The U.S. Federal Reserve Board’s decision to raise its Federal Fund rate by 0.25 percentage point will not directly affect Japan’s current easy monetary policy, the head of the Bank of Japan said Mar. 26.
BOJ Gov. Yasuo Matsushita told a news conference that he understands the FRB’s move to be an effort to achieve sustainable economic growth by nipping inflationary pressures. “(Monetary policy) should not be a reaction to every policy change of a foreign country. Our policy will be influenced by a comprehensive study of how such moves affect the nation’s economic situation as a whole,” he said.
He repeated his position that the central bank places importance on making sure the foundations of the current economic recovery become firmer, indicating that the key discount rate will remain at its record-low level of 0.5 percent.
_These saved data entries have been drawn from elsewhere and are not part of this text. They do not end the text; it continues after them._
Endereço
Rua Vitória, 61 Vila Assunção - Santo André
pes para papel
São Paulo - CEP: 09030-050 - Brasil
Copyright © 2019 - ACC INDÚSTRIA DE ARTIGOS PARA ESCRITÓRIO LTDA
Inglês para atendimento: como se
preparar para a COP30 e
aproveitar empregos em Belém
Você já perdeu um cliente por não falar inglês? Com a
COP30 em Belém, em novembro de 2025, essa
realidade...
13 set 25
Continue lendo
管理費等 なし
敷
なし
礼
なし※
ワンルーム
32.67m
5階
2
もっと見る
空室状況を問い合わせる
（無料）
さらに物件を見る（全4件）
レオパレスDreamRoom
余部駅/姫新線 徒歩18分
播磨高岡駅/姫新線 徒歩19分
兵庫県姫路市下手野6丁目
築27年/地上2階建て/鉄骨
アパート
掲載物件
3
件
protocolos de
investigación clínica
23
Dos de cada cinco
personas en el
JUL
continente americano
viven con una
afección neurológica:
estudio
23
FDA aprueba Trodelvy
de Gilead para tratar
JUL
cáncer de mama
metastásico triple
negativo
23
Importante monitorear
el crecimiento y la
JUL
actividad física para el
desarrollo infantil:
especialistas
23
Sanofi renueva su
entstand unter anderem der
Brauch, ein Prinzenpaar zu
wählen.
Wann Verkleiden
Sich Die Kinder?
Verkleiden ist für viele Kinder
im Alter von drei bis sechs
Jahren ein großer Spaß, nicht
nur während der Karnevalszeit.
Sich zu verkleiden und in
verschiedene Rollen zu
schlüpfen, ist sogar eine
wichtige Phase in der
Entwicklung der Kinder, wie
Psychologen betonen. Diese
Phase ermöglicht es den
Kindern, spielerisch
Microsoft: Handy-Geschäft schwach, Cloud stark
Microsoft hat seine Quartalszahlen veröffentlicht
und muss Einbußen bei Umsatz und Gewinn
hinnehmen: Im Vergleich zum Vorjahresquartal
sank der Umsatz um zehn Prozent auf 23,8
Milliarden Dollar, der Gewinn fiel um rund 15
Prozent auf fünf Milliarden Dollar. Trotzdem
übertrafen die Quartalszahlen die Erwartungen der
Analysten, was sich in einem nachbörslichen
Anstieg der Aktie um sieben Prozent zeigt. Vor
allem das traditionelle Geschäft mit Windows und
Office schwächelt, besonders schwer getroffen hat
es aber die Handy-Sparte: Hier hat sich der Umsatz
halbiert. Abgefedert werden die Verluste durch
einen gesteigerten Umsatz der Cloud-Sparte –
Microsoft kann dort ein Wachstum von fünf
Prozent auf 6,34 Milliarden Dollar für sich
Regarding the consumption tax, Matsushita said the short-term impact of the 2 percentage point hike beginning April 1 could be relatively mild. Some indicators show consumers are not rushing to spend ahead of the tax hike as they did before the spending levy’s introduction in 1989, which means the reactionary drop in spending after April will be smaller than initially thought, he said. While predicting that the nation’s external surplus will increase at a moderate pace due to such factors as the yen’s depreciation against the dollar, Matsushita said he does not foresee a return to the export-driven economy of the past because of such structural changes as increased overseas production lines.